Comment 1 Oyvind Albrigtsen 2019-10-17 07:40:36 UTC

Sounds like you need to set retry to 1 or higher in the config file.

# fence_scsi -o metadata
...
When used as a watchdog device you can define e.g. retry=1, retry-sleep=2 and verbose=yes parameters in /etc/sysconfig/stonith if you have issues with it failing.</longdesc>

Comment 2 Yuki Okada 2019-10-24 02:04:36 UTC

From my understanding, retry parameter in fence_scsi is effective when sg_persist command in a watchdog script fails. However, in our case, sg_persist is run successfully while filesystem resource fails to start.
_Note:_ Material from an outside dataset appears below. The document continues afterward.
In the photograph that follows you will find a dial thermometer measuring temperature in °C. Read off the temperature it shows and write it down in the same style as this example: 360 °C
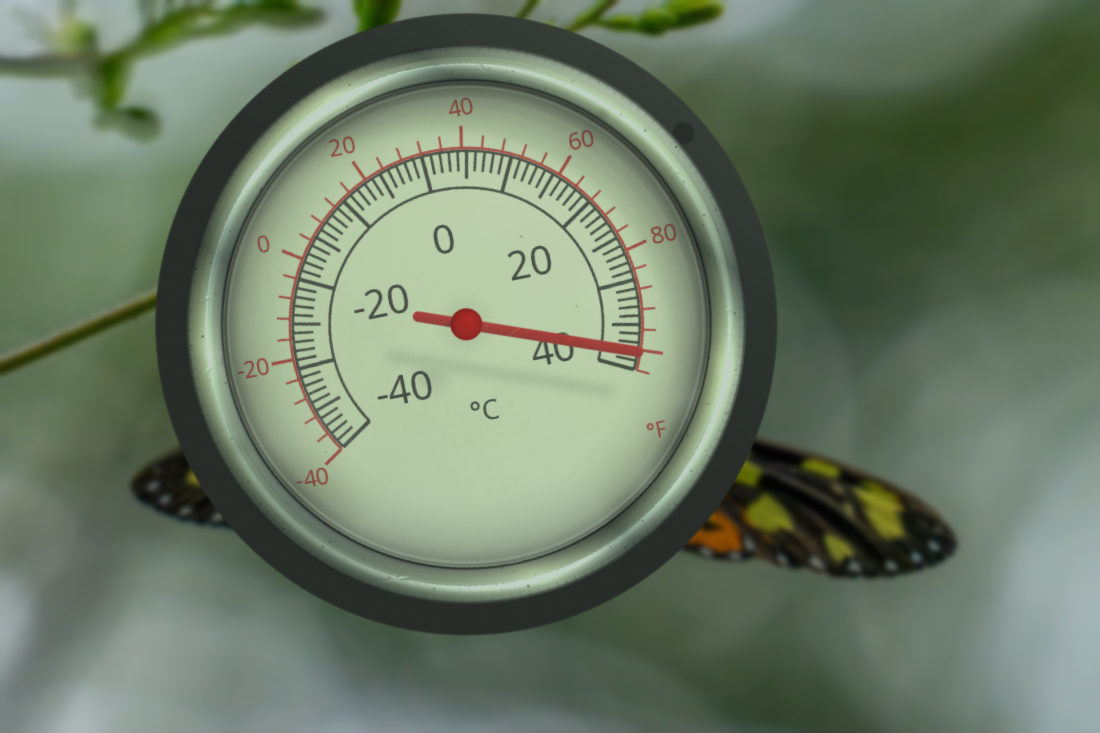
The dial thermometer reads 38 °C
It might be good if similar retry mechanism is also implemented to filesystem resource agent.

Comment 3 Reid Wahl 2019-10-24 02:14:32 UTC

It also took me a while to understand what was going on, but Yuki demonstrated that the partition device file (e.g., /dev/sda1) is getting re-created every time sg_persist -inkd is run against the disk device file (e.g., `sg_persist -inkd /dev/sda`). This was quite surprising to me.

The watchdog script for fence_scsi runs this sg_persist command frequently. If the partition device file (/dev/sda1) is missing while the Filesystem resource tries to start, the start operation fails because we can't find the device file.
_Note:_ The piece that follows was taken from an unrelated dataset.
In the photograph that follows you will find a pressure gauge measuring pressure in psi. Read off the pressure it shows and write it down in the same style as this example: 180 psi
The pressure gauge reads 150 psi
I'm assuming the reason we've never seen this before is that we always tell customers to use HA-LVM logical volumes as the underlying devices for Filesystem resources. This issue arose when a customer used /dev/sda1 as the underlying device for a Filesystem resource, IIRC. This is technically supported AFAIK, even if it's a bad idea, so the start operation shouldn't fail due to the /dev/sda1 file being missing.
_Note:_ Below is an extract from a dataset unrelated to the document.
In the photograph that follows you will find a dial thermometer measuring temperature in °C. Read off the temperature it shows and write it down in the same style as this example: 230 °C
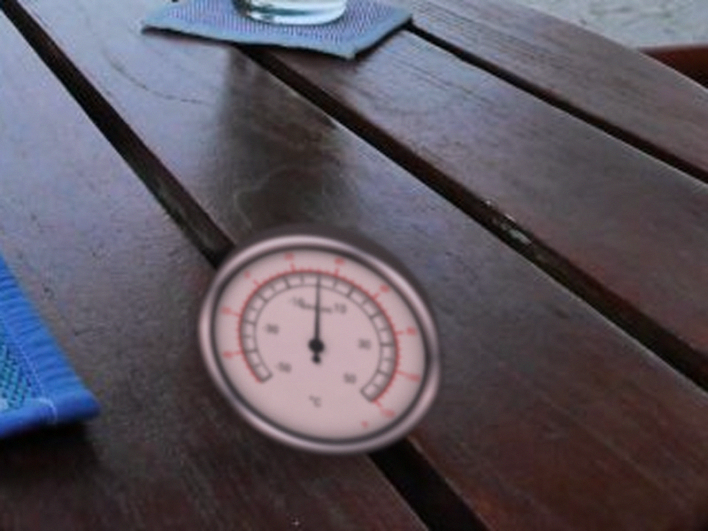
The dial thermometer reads 0 °C
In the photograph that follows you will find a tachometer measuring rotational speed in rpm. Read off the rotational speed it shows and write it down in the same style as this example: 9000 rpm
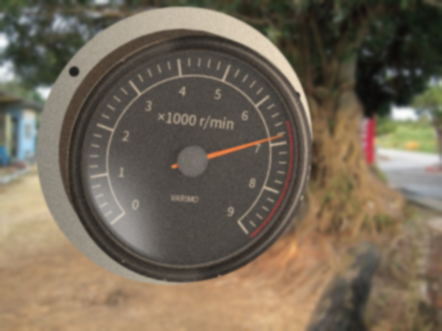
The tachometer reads 6800 rpm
Comment 14 Oyvind Albrigtsen 2020-05-14 14:05:43 UTC

https://github.com/ClusterLabs/fence-agents/pull/334

Comment 28 errata-xmlrpc 2020-11-04 02:28:57 UTC

Since the problem described in this bug report should be
resolved in a recent advisory, it has been closed with a
resolution of ERRATA.

For information on the advisory (fence-agents bug fix and enhancement update), and where to find the updated
files, follow the link below.

If the solution does not work for you, open a new bug report.

https://access.redhat.com/errata/RHBA-2020:4622